It’s very easy to get caught up in our own fears and insecurities, to live in our own little bubbles and miss some achingly good opportunities in the process. Every now and then I need an external jolt to tell me to get over them; to have the courage to get on with things. Often this comes in the form of seemingly small encounters, as I was reminded this week.
I’ve been holidaying in New Zealand’s stunning South Island for the past five days, nestled among the snow-capped mountains and mirroring lakes (I’m quite embarrassed, as an Australian, to have never visited these shores before. It’s a piece of heaven and I’ll definitely return.)

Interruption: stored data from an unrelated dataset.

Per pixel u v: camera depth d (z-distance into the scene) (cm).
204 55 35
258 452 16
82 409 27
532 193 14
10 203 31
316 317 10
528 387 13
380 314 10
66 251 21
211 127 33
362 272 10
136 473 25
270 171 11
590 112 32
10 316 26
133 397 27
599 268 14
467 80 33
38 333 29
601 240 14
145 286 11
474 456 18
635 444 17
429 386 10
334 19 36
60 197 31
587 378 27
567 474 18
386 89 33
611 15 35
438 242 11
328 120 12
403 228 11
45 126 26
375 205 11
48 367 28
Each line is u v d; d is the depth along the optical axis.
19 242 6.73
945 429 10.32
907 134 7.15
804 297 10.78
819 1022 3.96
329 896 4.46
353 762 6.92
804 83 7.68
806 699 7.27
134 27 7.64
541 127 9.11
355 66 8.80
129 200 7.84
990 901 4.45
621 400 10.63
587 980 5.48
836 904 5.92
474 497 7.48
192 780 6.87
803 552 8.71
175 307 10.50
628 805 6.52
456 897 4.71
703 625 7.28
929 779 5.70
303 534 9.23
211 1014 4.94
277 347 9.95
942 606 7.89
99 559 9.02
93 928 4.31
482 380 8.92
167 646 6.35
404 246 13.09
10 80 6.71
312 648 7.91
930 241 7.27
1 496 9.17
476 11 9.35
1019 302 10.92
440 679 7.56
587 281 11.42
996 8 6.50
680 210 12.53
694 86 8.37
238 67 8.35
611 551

Over the course of the trip, which has primarily been a skiing holiday with some family and friends, we’ve been debating the virtues of physical thrills and risks as you get older, and the fear that comes with them. Skiing can be a scary pursuit, even when you know what you’re doing and have done it many times before. I learned to ski as an adult, which was initially quite terrifying and challenging in a completely new way. These days I love it, but often still find it confronting to let myself get a little out of control in order to improve. So as we all tried to push through our physical fears on the mountains in New Zealand – particularly as one of our crew was learning to ski – we chatted about some of the reasons why we avoid those scary situations.
Often, as adults, getting out of our comfort zones is something that can be quite easily avoided, particularly in a physical sense. Unlike when we are younger, no one is pushing us to run or swim or toboggan or physically challenge ourselves. So a lot of the time we don’t. This tendency seems to increase as we get older – according to our group, anyway. There just aren’t that many day-to-day opportunities to feel that fear, so it can become quite foreign.
But maybe this conscious boundary-pushing is something we should think about proactively doing more often? Perhaps intentionally pushing ourselves would lead to personal growth in a new way? Maybe we should view fear like this in a positive light? Perhaps Kate McCormack (a lovely business and marketing guru helping us with our plans for The Bulb) was right when she told us that “sometimes feeling scared is a good sign”?
For some potential answers, I’ll take you back to the slopes. One example of whether it’s worth pushing ourselves through our physical fear barriers to improve, to learn, to feel the thrill and adrenalin, even as we get older, came in the form of an ordinary encounter.
Our friend told us about a man she was talking to on a chair lift about his skiing, having seen him zipping around in impressive form on the mountain. He told her that he was 78 and he’d only taken up skiing when he was 70. Seventy! Here we were – in our early thirties – discussing whether we were too old to be learning new tricks, to be pushing ourselves physically and facing our fears, when this older gentleman was putting us all to shame not only with his form but through his attitude. He was absolutely smashing out there, not letting the natural worries about whether he might get hurt or scared get in the way of trying.
It was such a refreshing story for me to hear. Life’s too short to be stuck in our little fear bubbles. Mr Ski Senior reminded me that it’s never too late to start something, to challenge yourself, to perfect a new skill, even if it seems scary and pointless at the start. As is often said, you’re more likely to regret the things you didn’t do than those you did. What’s something you’re scared to do but would like to? Go on – get started.